**Set exercise A:** Decide whether each statement agrees with the press release below. For each, answer yes or no and quote the words of the press release that settle it. (i) CMB will reopen the Bid at an adjusted price of USD 12.66 per share. (ii) The Bid expired on March 15, 2024. (iii) CMB.TECH owns and operates fewer than 100 vessels.
**Set exercise B:** Reproduce a passage of the press release below, putting "stockholders" in place of "shareholders". Begin at the words "REOPENING OF THE MANDATORY" and stop after "12.66 per share.".

start Given text

09 Oct 2024 07:30 CEST

Issuer

Euronav Luxembourg S.A.

REOPENING OF THE MANDATORY PUBLIC TAKEOVER BID ON CMB.TECH

ANTWERP, Belgium, 9 October 2024 7:30 a.m CET –CMB.TECH NV (NYSE: CMBT &
Euronext: CMBT) (“CMB.TECH” or the “Company”) has been informed that CMB NV
(“CMB”) announced that, pursuant to an order of the Belgian Financial Services
and Markets Authority (the “FSMA”) of October 7, 2024, it will (i) make a
subsequent additional payment of USD 0.52 (or EUR 0.47) per share to all
shareholders who have transferred their shares to CMB in its mandatory public
takeover bid for the shares in the Company (the “Bid”) that expired on March 15,
2024 and (ii) reopen the Bid at an adjusted price of USD 12.66 per share.

CMB has published a notice in accordance with article 8, §1 of the Belgian Royal
Decree of 27 April 2007 on public takeover bids regarding the subsequent payment
and its intention to launch the reopening of the Bid, which can be found here:
https://www.cmb.be/mandatory-bid.

Announcement Q3 2024 Earnings – 7 November 2024


About CMB.TECH

CMB.TECH (all capitals) is a diversified and future-proof maritime group that is
a pioneer in decarbonising shipping. We own and operate more than 160 vessels:
crude oil tankers, dry bulk vessels, container ships, chemical tankers, offshore
wind ships, tugs and ferries. We also offer hydrogen and ammonia fuel to
customers, through own production or third-party producers. The company is
headquartered in Antwerp, Belgium, and has offices across Europe, Asia and
Africa.

CMB.TECH is listed on Euronext Brussels and the NYSE under the ticker symbol
CMBT.

More information can be found at https://cmb.tech

Contact

Head of Marketing & Communications – Katrien Hennin

Tel: +32 499393470

Email: Katrien.hennin@cmb.tech

Forward-Looking Statements

Matters discussed in this press release may constitute forward-looking
statements. The Private Securities Litigation Reform Act of 1995 provides safe
harbour protections for forward-looking statements in order to encourage
companies to provide prospective information about their business.

end Given text
start Information supplied

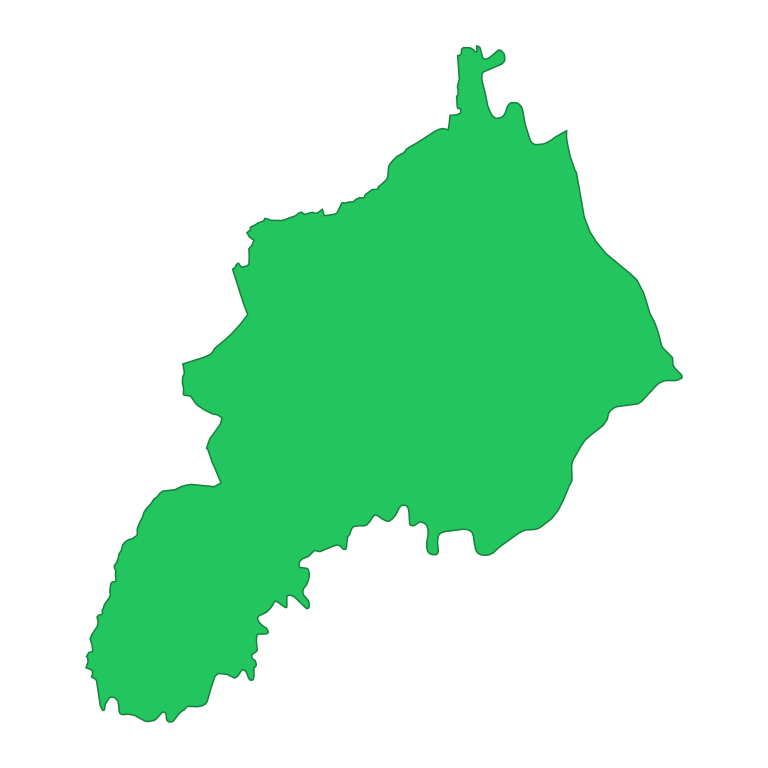 Dong Ha, Quảng Trị, Vietnam
{"feature_id": "81297802B80628180194499", "entity_name": "Dong Ha", "entity_type": "district", "adm_level": 2, "iso_a3": "VNM", "parent_name": "Vietnam", "parent_adm1": "Quảng Trị", "projection": "robinson", "projection_center": [107.071, 16.803], "detail": "fine", "context": "isolated", "style": "filled", "palette": "green", "viewbox_px": 768, "rotation_deg": 0, "n_neighbors": 0, "source": "geoboundaries", "source_scale": "gbopen_adm2", "svg_char_len": 6070}
<svg xmlns="http://www.w3.org/2000/svg" viewBox="0 0 768 768"><path d="M91.5,677.0L95.5,679.0L96.6,681.2L100.3,705.8L102.7,710.5L104.4,709.9L105.5,703.8L109.4,697.8L111.3,697.1L113.3,697.1L115.6,698.5L117.9,700.9L118.7,705.3L119.0,710.6L119.8,713.2L121.3,714.2L123.3,714.6L128.4,714.2L134.7,715.4L144.9,721.1L147.9,721.6L154.2,720.4L156.2,719.0L162.4,712.2L163.7,712.0L165.4,712.9L166.3,715.1L166.3,718.3L167.1,720.6L168.8,721.9L171.6,721.9L173.5,720.9L179.2,713.4L181.9,711.2L184.3,709.8L186.0,707.6L187.6,706.4L197.5,706.7L202.4,705.7L205.5,703.8L207.3,701.3L210.7,689.3L214.9,676.5L217.8,673.7L219.8,673.6L227.1,674.4L234.5,678.0L236.2,677.3L238.1,675.8L241.6,670.2L242.9,669.6L245.3,670.8L246.9,673.4L248.6,678.2L250.1,680.1L252.5,680.1L253.4,679.2L254.0,675.6L253.9,667.9L254.6,667.1L255.3,666.9L256.1,665.7L256.3,664.4L255.6,661.6L254.9,660.3L253.2,659.4L251.9,657.7L251.6,655.5L253.3,653.6L256.6,651.4L257.2,650.2L256.5,642.1L256.5,638.0L257.0,635.3L258.0,634.1L266.4,633.9L268.0,632.9L268.3,632.1L267.6,630.0L266.3,628.1L262.4,625.7L258.5,621.5L257.6,618.7L257.7,617.5L258.7,616.0L266.3,612.4L270.4,608.3L273.0,604.7L274.2,602.0L275.5,601.3L277.5,601.8L282.8,605.9L285.5,607.6L286.2,607.6L286.8,607.1L286.9,605.6L286.8,596.4L287.9,595.3L290.8,595.3L294.2,596.7L306.4,608.5L308.1,608.5L309.1,607.3L309.2,603.0L308.1,600.3L303.8,595.3L303.0,593.5L302.9,591.1L303.8,588.3L306.5,584.9L308.4,580.3L309.3,576.5L309.3,573.6L308.7,570.9L307.8,569.0L306.8,568.3L300.3,567.5L299.3,566.5L298.8,565.1L299.6,561.8L301.0,560.0L302.5,558.8L308.5,556.4L314.2,550.7L315.8,550.6L317.8,551.4L320.1,551.6L332.8,546.3L337.4,544.9L339.8,545.8L343.3,549.2L345.5,549.4L346.3,548.2L347.4,537.3L349.4,535.0L351.6,528.9L352.8,527.2L354.4,526.3L358.9,525.8L364.6,525.8L366.9,524.8L369.4,522.1L373.4,516.1L375.0,515.0L377.6,515.6L381.6,518.6L384.8,520.3L387.5,521.4L389.3,521.0L392.4,518.8L395.4,515.4L398.9,508.6L400.9,505.8L402.3,505.3L405.3,505.3L406.8,506.2L408.2,508.2L409.0,512.8L409.6,523.3L410.4,525.3L412.2,525.8L414.7,525.3L419.3,522.1L421.6,522.1L425.2,523.8L427.0,526.0L428.1,530.1L428.1,534.9L426.7,542.9L426.7,547.5L427.8,551.6L430.1,553.9L433.3,554.7L436.4,554.6L437.7,553.4L438.3,551.1L437.5,541.4L438.0,537.5L439.1,534.4L441.1,532.9L444.4,531.7L464.1,529.1L467.7,529.8L470.6,531.0L472.1,532.7L473.4,536.1L474.5,544.0L475.7,549.6L477.2,552.5L479.1,553.9L481.9,555.1L485.8,555.3L489.3,554.8L493.5,552.7L499.2,547.2L517.7,533.9L522.9,530.9L526.0,530.0L534.3,529.5L538.3,528.5L541.8,526.3L551.9,518.4L557.9,510.7L563.0,501.1L569.0,486.5L571.7,481.3L572.0,478.6L571.6,466.3L572.4,461.8L573.4,459.5L581.6,445.1L585.6,439.6L591.5,434.5L603.1,425.5L607.3,419.3L608.6,413.4L610.5,410.6L613.7,408.1L616.8,406.7L638.1,403.8L641.6,401.4L657.2,384.6L660.3,382.4L664.4,380.9L668.4,380.5L674.8,380.7L678.8,379.7L682.0,377.8L681.9,375.8L681.1,374.5L675.4,368.8L673.0,365.3L672.5,357.6L663.2,348.3L661.9,346.1L660.6,342.3L659.8,338.2L657.8,331.2L655.0,323.3L650.1,313.7L643.7,293.2L637.1,280.2L630.8,274.2L606.0,253.6L596.0,241.5L590.0,231.9L584.3,217.2L576.4,172.6L574.9,169.9L570.1,156.2L567.2,142.3L566.5,136.9L566.6,130.7L556.0,136.6L549.8,141.0L546.7,142.7L543.1,144.0L536.5,144.6L534.3,144.3L532.2,143.0L530.4,140.8L525.2,124.3L522.7,110.5L521.6,106.9L518.9,104.0L516.5,102.7L511.0,102.7L509.1,104.2L507.5,106.2L505.4,112.7L503.5,115.8L501.2,117.4L498.4,118.2L495.4,118.2L492.4,115.8L490.3,112.2L487.8,106.1L485.6,94.9L481.9,80.0L481.8,75.5L482.1,74.0L483.2,72.1L501.6,64.1L503.6,62.4L504.8,60.1L504.8,56.9L504.1,53.8L500.8,50.4L499.5,50.0L498.3,50.2L490.4,56.9L487.4,58.7L484.8,59.1L483.7,58.7L482.7,57.5L480.0,47.6L478.1,46.1L476.5,46.1L476.9,51.1L476.3,52.1L474.9,51.7L474.0,50.1L470.2,47.8L463.7,47.6L462.1,48.6L461.4,50.0L461.2,53.9L459.5,55.5L457.7,55.6L459.3,79.2L457.6,85.5L457.5,87.6L458.2,90.7L458.0,94.4L457.8,95.3L456.7,96.2L457.1,105.8L457.6,108.0L457.9,108.5L460.4,108.6L460.8,111.5L460.5,113.0L457.1,114.6L455.3,115.0L450.4,115.2L449.9,116.0L449.2,123.6L448.1,129.8L443.1,128.5L439.3,129.2L434.6,131.5L416.9,142.9L408.8,147.5L406.4,149.4L403.9,152.7L397.1,156.3L393.2,160.1L390.1,163.8L388.7,166.3L387.7,177.1L387.0,178.6L386.1,180.0L380.5,185.2L378.5,186.5L377.9,188.9L376.8,189.4L373.2,189.4L371.8,189.9L365.3,194.6L364.3,197.6L361.6,198.0L359.5,197.6L355.5,199.7L354.7,200.8L352.9,201.8L347.3,202.3L345.0,203.3L342.9,202.6L341.5,203.2L340.9,205.1L336.9,213.0L335.2,214.1L325.4,215.6L323.9,215.4L323.4,212.1L322.3,209.3L318.1,212.6L316.7,213.2L315.0,213.2L311.9,212.3L304.5,214.5L302.0,212.4L300.6,212.2L298.5,213.3L295.9,215.6L282.3,220.5L270.6,220.3L268.1,219.1L264.7,218.5L263.7,220.9L258.1,222.9L254.3,225.4L250.6,227.0L250.2,227.7L250.6,230.1L249.4,230.6L246.9,232.7L249.6,237.2L254.0,240.3L251.8,245.4L248.9,248.7L249.2,256.3L248.9,264.2L246.4,266.4L244.9,266.3L242.2,267.2L240.9,266.6L238.8,263.5L237.8,263.3L236.3,264.7L235.0,267.6L232.6,269.3L243.5,303.5L247.7,314.6L241.0,323.4L232.2,333.2L225.7,339.2L215.0,348.1L212.4,352.3L210.2,354.4L204.4,357.1L182.8,364.0L184.2,371.4L184.2,373.4L183.8,375.0L182.9,376.1L182.3,382.2L183.6,388.6L183.3,394.1L183.8,395.0L190.6,396.2L195.9,403.7L198.3,405.9L204.1,409.7L212.4,413.9L217.2,414.8L222.0,417.7L220.3,424.2L209.7,439.0L206.5,448.2L207.6,449.1L210.7,457.5L212.0,462.1L214.3,466.8L221.0,482.9L214.3,486.7L191.2,484.4L186.9,485.1L181.5,486.5L175.0,489.7L162.7,491.1L160.0,493.2L157.0,496.9L154.0,499.0L150.6,504.2L147.0,507.8L144.0,512.2L142.8,516.7L139.9,521.9L137.5,528.2L137.2,529.3L137.3,533.8L137.0,535.2L132.7,538.6L128.5,539.7L124.6,542.4L122.7,544.9L121.4,550.0L119.0,554.0L118.4,557.6L116.8,562.2L114.2,566.0L114.5,568.1L115.9,571.1L115.4,575.2L116.2,580.9L116.0,581.3L112.0,582.1L111.5,582.5L110.7,584.6L110.0,589.1L109.9,592.1L110.4,595.1L109.1,598.0L105.0,603.7L103.9,605.9L103.5,608.1L102.2,610.2L102.5,613.2L101.5,614.5L98.3,615.3L97.0,617.3L97.9,620.2L98.1,622.6L97.3,626.4L91.9,634.5L90.1,638.7L92.0,645.0L92.5,648.8L92.5,651.8L89.7,652.2L88.7,652.7L86.5,656.5L87.6,657.8L88.1,661.6L86.0,667.7L91.6,670.0L92.4,671.0L92.6,674.5L91.5,677.0Z" fill="#22c55e" stroke="#15803d" stroke-width="1.5"/></svg>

end Information supplied

**Task solution A:**
(i) Yes: "reopen the Bid at an adjusted price of USD 12.66 per share"
(ii) Yes: "that expired on March 15, 2024"
(iii) No: "We own and operate more than 160 vessels"

**Task solution B:**
REOPENING OF THE MANDATORY PUBLIC TAKEOVER BID ON CMB.TECH

ANTWERP, Belgium, 9 October 2024 7:30 a.m CET –CMB.TECH NV (NYSE: CMBT &
Euronext: CMBT) (“CMB.TECH” or the “Company”) has been informed that CMB NV
(“CMB”) announced that, pursuant to an order of the Belgian Financial Services
and Markets Authority (the “FSMA”) of October 7, 2024, it will (i) make a
subsequent additional payment of USD 0.52 (or EUR 0.47) per share to all
stockholders who have transferred their shares to CMB in its mandatory public
takeover bid for the shares in the Company (the “Bid”) that expired on March 15,
2024 and (ii) reopen the Bid at an adjusted price of USD 12.66 per share.